Although it may seem difficult to avoid blame when postmortems identify specific issues that have led to the incident, blame is unproductive and a tense atmosphere can put people ill at ease and make them less likely to put forward new ideas or novel solutions. To achieve a blameless report, try to refrain from using accusative language in both the meeting and the report. When the atmosphere is non-accusative and accepting, team members feel more comfortable brainstorming and sharing their solutions.
Build a Narrative
A postmortem report is like a story, with all of the components needed to make it a linear and understandable narrative. For example, give proper context for the incident so that the readers can understand how the situation came about. Include a logical timeline of events which can serve as the “plot” or the overall description of the incident. Last and possibly most importantly, make sure your report has a “resolution”- actions which can be taken to rectify the issues.
Connect Your Postmortem to a Runbook
A good runbook allows any other team members to understand the system and manage the debugging. Operators working “in the trenches” use postmortems daily, and trying to find previous ones can waste valuable time and resources. When using a platform like XiteIt, for example, your postmortem reports are connected to your runbook, allowing future project contributors and any other relevant parties’ access to any past postmortems, so that they can look as far back as necessary to avoid repeat incidents and gain insights into where operations and processes need to be improved. This allows all team members to contribute to the troubleshooting process.
Use a Postmortem Template
Building a postmortem can be fairly complex. Much of its use depends on it being easy to understand with a clear and coherent structure. Although the structuring is very rigid and can be hard to get into, using a good template removes the headache of figuring it out on your own. There are plenty of templates available online, but many of them are paid.
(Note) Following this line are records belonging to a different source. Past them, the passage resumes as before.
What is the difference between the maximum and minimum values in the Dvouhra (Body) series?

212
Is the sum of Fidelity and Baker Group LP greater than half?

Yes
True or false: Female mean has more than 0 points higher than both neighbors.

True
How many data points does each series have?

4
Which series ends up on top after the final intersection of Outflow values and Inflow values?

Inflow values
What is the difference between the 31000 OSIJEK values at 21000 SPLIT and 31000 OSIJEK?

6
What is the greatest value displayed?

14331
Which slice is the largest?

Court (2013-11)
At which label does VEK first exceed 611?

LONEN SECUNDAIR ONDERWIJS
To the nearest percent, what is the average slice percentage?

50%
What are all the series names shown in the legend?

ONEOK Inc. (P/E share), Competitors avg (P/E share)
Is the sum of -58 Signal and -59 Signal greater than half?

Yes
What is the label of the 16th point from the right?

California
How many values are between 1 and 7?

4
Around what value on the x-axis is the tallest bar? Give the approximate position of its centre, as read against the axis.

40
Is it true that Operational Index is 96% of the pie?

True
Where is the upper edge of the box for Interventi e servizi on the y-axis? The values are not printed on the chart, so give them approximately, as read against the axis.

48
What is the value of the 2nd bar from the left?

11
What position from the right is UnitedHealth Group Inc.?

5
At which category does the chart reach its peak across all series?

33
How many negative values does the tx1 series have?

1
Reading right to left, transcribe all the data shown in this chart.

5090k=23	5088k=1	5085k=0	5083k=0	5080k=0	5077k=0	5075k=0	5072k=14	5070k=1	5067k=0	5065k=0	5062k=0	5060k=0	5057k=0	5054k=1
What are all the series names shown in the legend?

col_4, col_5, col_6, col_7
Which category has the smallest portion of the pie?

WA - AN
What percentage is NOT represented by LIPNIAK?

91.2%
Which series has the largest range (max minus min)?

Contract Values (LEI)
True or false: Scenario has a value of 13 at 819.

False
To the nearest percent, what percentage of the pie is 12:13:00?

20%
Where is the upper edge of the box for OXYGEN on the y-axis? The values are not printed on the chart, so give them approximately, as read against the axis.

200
When you’re looking to identify the causes of the incident, make sure you’re going in with the search for a solution in mind. After all, pointing out mistakes is not constructive if you don’t have a solution for them. On a similar note, make sure to get as much input as possible from any qualified team members – you never know where the next revolutionary answer is going to come from.
Build a Plan of Action
This point ties in to our last point – once you’ve found a solution to your issues, make sure you have a plan of action. Theoretical solutions are useless without a plan of action with which to execute them. Don’t let this postmortem go until your team has found solutions to the problems and know how to get out there and solve them.
Using these tips can make your postmortem meetings more productive and your report more illuminating. You can’t avoid errors and incidents altogether, and that’s ok. Failure is an important step on the way to success and can be turned into a learning and building experience if it’s approached correctly. Take advantage of incidents to improve your projects and foster an atmosphere of openness and creativity among your team.